En sus inicios, la Concertación apostó por adormecer al movimiento social,temerosa de las mil demandas originadas en una dictadura militar de 17 años. Mala apuesta. Malo fue no creer en la gente, peor aún fue ignorar al pueblo.Hoy ese pueblo se levanta para expresarse de múltiples formas: orgánicas, espontáneas, contestatarias.
No votar es una forma de protestar, de expresar una opinión, pero sin duda no la mejor.
¿Qué indica esa abstención? ¿Molestia con el sistema,indiferencia o no sentirse interpretado por ninguna de las nueve candidaturas? Muchas preguntas, pocas respuestas.
El mundo político parece cada día más perplejo; no sabe interpretar a la ciudadanía y difícilmente puede aprender a hacerlo de un día para otro, después de años de ignorarla. Hay discursos, se idean eslóganes que supuestamente “recogen” lo que piensa la gente, pero más de un 50% de esa gente no cree en nadie. ¿Y de quién es la culpa?… esto es simplemente el resultado de décadas de indiferencia y soberbia de una clase política que se convenció de tener todas las respuestas, sin darse la molestia de saber cuáles eran las preguntas.
Y, en este escenario de marginación popular del proceso político, para más remate, el sistema nos obliga a ir a una segunda ronda electoral el próximo 15 de diciembre, contienda en que se medirán la ex presidenta y ex Encargada ONU para la mujer, Michelle Bachelet y la ex senadora y ex ministra del Trabajo, Evelyn Matthei.
La pregunta es ¿para qué? Con más de 21 puntos de diferencia a favor de Bachelet, en la segunda vuelta -o “balotage” como les gusta decir a algunos amigos de anglicismos y galicismos-, no existe posibilidad alguna de un “lo damos vuelta”.
La fuerza de la candidatura de Michelle Bachelet, especialmente en el mundo popular y entre las mujeres es de tal volumen que resulta penoso ver a Matthei hacer un esfuerzo denodado por conquistar voluntades, diciendo a cada audiencia lo que ésta quiera oír.
Nada de lo que diga o prometa tiene importancia. Los dados están tirados. Ni siquiera los debates podrán cambiar lo que está escrito y por ello a la pregunta ¿para qué? debiera sumarse un ¿por qué? Porque tenemos una normativa absurda.
Si en primera vuelta la diferencia es de la magnitud ya conocida para qué gastar tiempo y dinero en otra elección.

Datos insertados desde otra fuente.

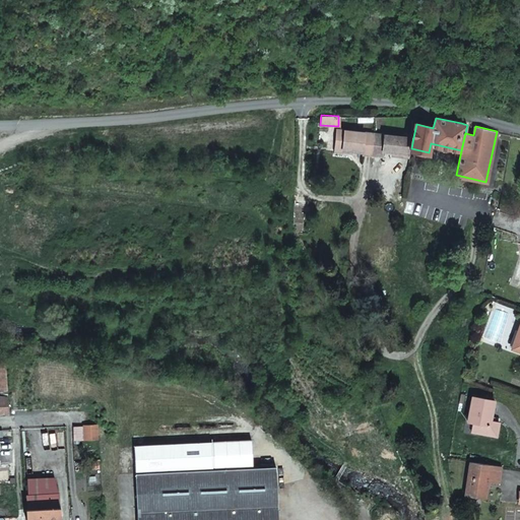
[(364,153),(371,154),(375,133),(336,130),(335,142),(344,142),(343,149),(364,151),(364,153)]
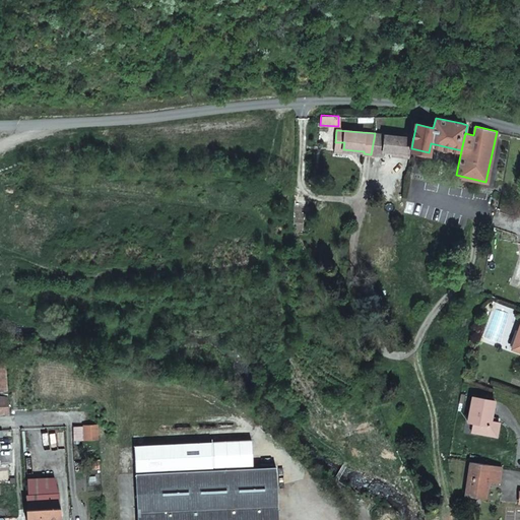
[(400,155),(409,156),(411,148),(413,137),(375,133),(371,154),(382,155),(383,150),(391,150),(400,151),(400,155)]
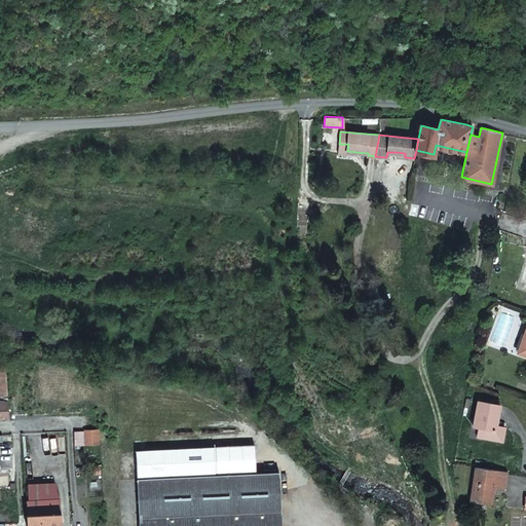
[(347,153),(347,151),(348,144),(339,144),(339,152),(347,153)]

La disposición que rige en Argentina, en la que gana en primera vuelta quien obtenga más de 45 puntos o más del 40% de los votos con una diferencia porcentual de 10 puntos con respecto a la segunda fórmula es bastante sabia.
En suma, ¿para qué dilatar este proceso si ya hubo una voluntad popular lo suficientemente amplia?
Quizás quede como tarea del gobierno que viene entre los muchos cambios comprometidos, hacer otro relacionado con la forma de elegir a nuestras autoridades, amén de otra forma de considerar a la gente, al pueblo que se resiste a los partidos, pero que tiene algo que decir sobre su entorno, sobre la educación, sobre la forma de resolver sus necesidades.
La tarea de hacer que la gente vuelva a confiar será ardua.El daño que algunos políticos le hicieron a la muy necesaria política es muy grande y en esa tarea el papel protagónico será de los arrepentidos, de los que sean capaces de hacer un mea culpa, pero por sobre todo, de los nuevos políticos que han surgido precisamente de la gente, a partir de sus organizaciones sociales.
En este Chile, tan “adelantado”, sigue pampeando la pobreza, se siguen cometiendo abusos y la gente sigue saliendo a diario a sus trabajos sólo empujados por el amor a su familia, a sus hijos, a sus madres y padres.
Pocos son los que salen impulsados por la creatividad y el emprendimiento, esos son lujos que no están al alcance de quien anda en Transantiago y Metro, servicios que tienen la triste capacidad de matar todo entusiasmo.